### Data for this exercise

▶

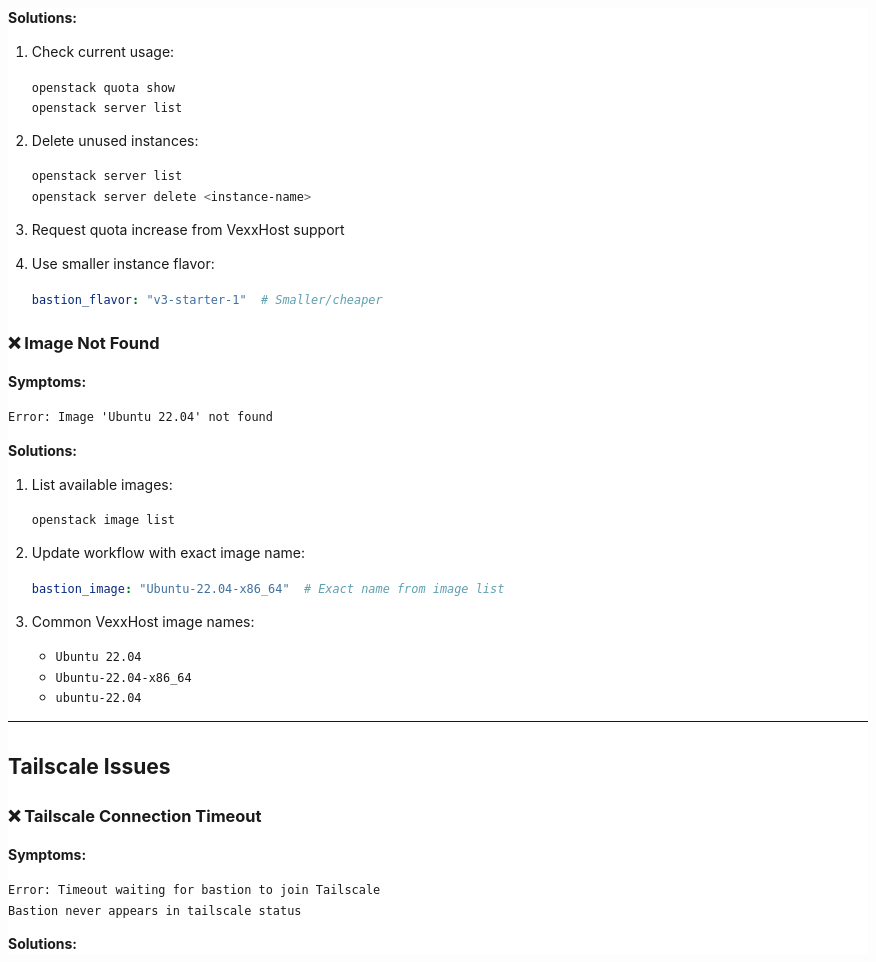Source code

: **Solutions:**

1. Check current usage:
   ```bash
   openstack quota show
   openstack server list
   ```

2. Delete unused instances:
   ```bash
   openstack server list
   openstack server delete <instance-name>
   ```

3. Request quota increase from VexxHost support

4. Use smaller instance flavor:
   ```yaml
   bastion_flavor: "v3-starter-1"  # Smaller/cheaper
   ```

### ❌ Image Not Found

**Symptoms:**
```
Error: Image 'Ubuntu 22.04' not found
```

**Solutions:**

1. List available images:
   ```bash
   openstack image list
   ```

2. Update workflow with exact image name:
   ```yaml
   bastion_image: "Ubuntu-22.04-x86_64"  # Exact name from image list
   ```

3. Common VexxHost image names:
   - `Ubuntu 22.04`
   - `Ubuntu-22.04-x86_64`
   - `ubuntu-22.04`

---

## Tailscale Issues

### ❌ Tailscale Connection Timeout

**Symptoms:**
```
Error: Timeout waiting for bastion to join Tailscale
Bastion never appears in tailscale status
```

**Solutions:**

◀
▶

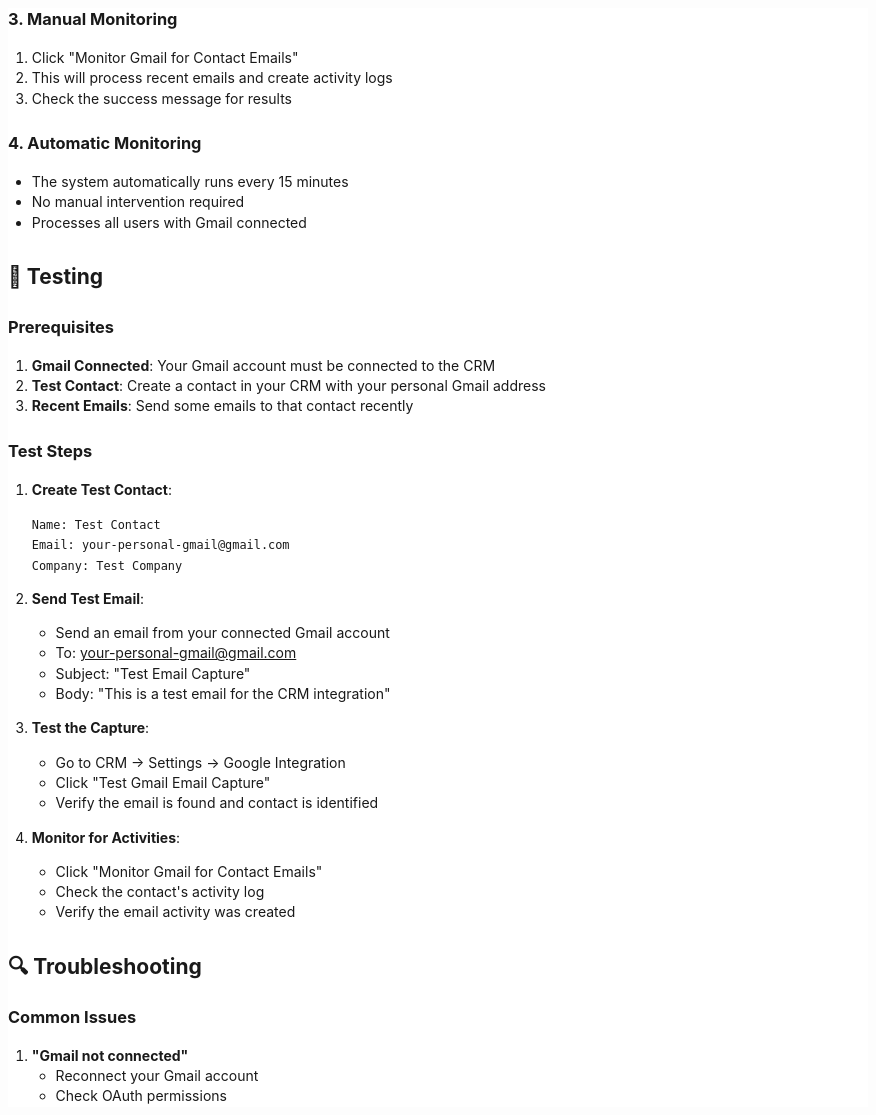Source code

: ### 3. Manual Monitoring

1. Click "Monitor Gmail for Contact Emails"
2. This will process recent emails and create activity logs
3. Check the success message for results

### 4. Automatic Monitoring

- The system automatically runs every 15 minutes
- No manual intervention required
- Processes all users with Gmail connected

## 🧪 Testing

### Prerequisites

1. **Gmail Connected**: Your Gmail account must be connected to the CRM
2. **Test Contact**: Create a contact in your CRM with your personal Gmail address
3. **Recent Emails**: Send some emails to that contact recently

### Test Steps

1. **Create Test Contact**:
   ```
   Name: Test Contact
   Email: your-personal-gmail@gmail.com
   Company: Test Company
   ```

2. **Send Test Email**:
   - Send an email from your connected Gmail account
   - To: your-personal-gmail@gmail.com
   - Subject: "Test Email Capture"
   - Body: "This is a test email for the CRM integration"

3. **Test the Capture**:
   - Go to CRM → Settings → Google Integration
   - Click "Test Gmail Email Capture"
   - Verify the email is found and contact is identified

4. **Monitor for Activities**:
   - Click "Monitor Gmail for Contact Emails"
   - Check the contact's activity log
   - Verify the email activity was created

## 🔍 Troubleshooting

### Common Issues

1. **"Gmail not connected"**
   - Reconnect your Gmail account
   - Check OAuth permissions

◀

Copy each line of the data that contains the word "VexxHost", leaving the other lines out.

### Output below
3. Request quota increase from VexxHost support
3. Common VexxHost image names:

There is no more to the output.